(Passage Opens)
Drinking Responsibly

I'm A Slave To The Most Vile Liquid Concoction Ever

Hello, my name is Erin, and I am a Clamatoholic. Clamato. Say it out loud and it sounds like a dirty word. Everyone crinkles their nose when I own up to loving it. Because culturally speaking, Clamato is like Spam's ugly-duckling stepsister. Canadians might drink this stuff by the gallon in their Bloody Caesars, but stateside, we think Clamato is weird or yucky or downright horrific - providing we know what it is.

"You drink tomato and clam juice?" my friends say with disgust after I explain the crux of Clamato.

"Um, yeah," I mumble and look down.

Even Motts is embarrassed by their 42-year-old clam drink. The label features a glistening glass of red liquid along with some celery, tomatoes, lime and, tucked behind the glass and barely visible, an innocuous-looking clam shell, as if to say, "Hey, there's lots to love in here! Never mind that pesky clam." Motts also doesn't like to own up to Clamato. The only place you'll find the maker's name is in tiny squeaking letters on the back label along with the mandatory address of origin and "product of USA."

Unlike buying a cute rectangular can of Spam, which is occasionally stacked in a we've-got-nothing-to-hide display at the end of the aisle (and yes, I have been known to wash down Ritz crackers topped with Spam and a dash of Tabasco with a Stroh's beer; and yes, I did even once make Spam sushi, which I proudly dubbed Cleveland Rolls), buying Clamato is a closeted experience.
(Passage Closes)
(Source material Opens)
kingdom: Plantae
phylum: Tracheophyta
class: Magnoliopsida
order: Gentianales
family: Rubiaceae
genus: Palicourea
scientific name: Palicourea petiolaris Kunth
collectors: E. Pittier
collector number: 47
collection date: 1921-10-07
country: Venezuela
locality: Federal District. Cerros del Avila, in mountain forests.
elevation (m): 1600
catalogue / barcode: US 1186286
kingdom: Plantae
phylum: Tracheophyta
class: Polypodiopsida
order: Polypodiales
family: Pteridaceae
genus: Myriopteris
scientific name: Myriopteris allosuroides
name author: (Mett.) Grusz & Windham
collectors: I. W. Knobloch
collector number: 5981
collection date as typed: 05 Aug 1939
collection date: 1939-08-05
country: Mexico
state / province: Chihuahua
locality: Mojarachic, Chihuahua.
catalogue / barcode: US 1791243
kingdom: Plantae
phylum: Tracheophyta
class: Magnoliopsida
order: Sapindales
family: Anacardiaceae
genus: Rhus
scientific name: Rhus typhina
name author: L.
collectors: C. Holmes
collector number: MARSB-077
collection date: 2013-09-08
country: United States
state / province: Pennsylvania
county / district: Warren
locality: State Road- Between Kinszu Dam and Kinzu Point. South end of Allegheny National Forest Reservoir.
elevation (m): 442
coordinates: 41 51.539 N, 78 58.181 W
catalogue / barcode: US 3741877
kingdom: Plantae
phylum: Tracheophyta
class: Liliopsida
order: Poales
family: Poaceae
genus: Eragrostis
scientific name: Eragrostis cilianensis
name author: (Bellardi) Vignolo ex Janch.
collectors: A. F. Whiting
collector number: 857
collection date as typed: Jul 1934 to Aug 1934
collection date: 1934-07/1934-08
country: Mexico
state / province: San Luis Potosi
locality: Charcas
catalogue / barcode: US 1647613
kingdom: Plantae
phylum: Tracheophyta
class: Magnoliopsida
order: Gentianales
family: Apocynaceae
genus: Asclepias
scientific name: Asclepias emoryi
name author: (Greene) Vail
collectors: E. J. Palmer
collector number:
(Source material Closes)
Exercise tasks:
1/ Answer these questions from the Clamato essay, one line each:
(a) How old is the Motts clam drink?
(b) What name did the writer give to the Spam sushi?
(c) Where on the Clamato bottle does the maker's name appear?
2/ Reproduce the Clamato essay word for word, beginning at the words "Even Motts is" and stopping after "a closeted experience.".
3/ Condense the paragraph of the Clamato essay that opens with "Even Motts is embarrassed" into two or three sentences, keeping its main facts.

Exercise responses:
1/
(a) It is 42 years old.
(b) Cleveland Rolls.
(c) In tiny letters on the back label, along with the mandatory address of origin and "product of USA."

2/
Even Motts is embarrassed by their 42-year-old clam drink. The label features a glistening glass of red liquid along with some celery, tomatoes, lime and, tucked behind the glass and barely visible, an innocuous-looking clam shell, as if to say, "Hey, there's lots to love in here! Never mind that pesky clam." Motts also doesn't like to own up to Clamato. The only place you'll find the maker's name is in tiny squeaking letters on the back label along with the mandatory address of origin and "product of USA."

Unlike buying a cute rectangular can of Spam, which is occasionally stacked in a we've-got-nothing-to-hide display at the end of the aisle (and yes, I have been known to wash down Ritz crackers topped with Spam and a dash of Tabasco with a Stroh's beer; and yes, I did even once make Spam sushi, which I proudly dubbed Cleveland Rolls), buying Clamato is a closeted experience.

3/ Motts seems embarrassed by its 42-year-old clam drink. The label shows a glass of red liquid with celery, tomatoes and lime, and a clam shell barely visible behind the glass. The maker's name appears only in tiny letters on the back label, beside the required address of origin and "product of USA."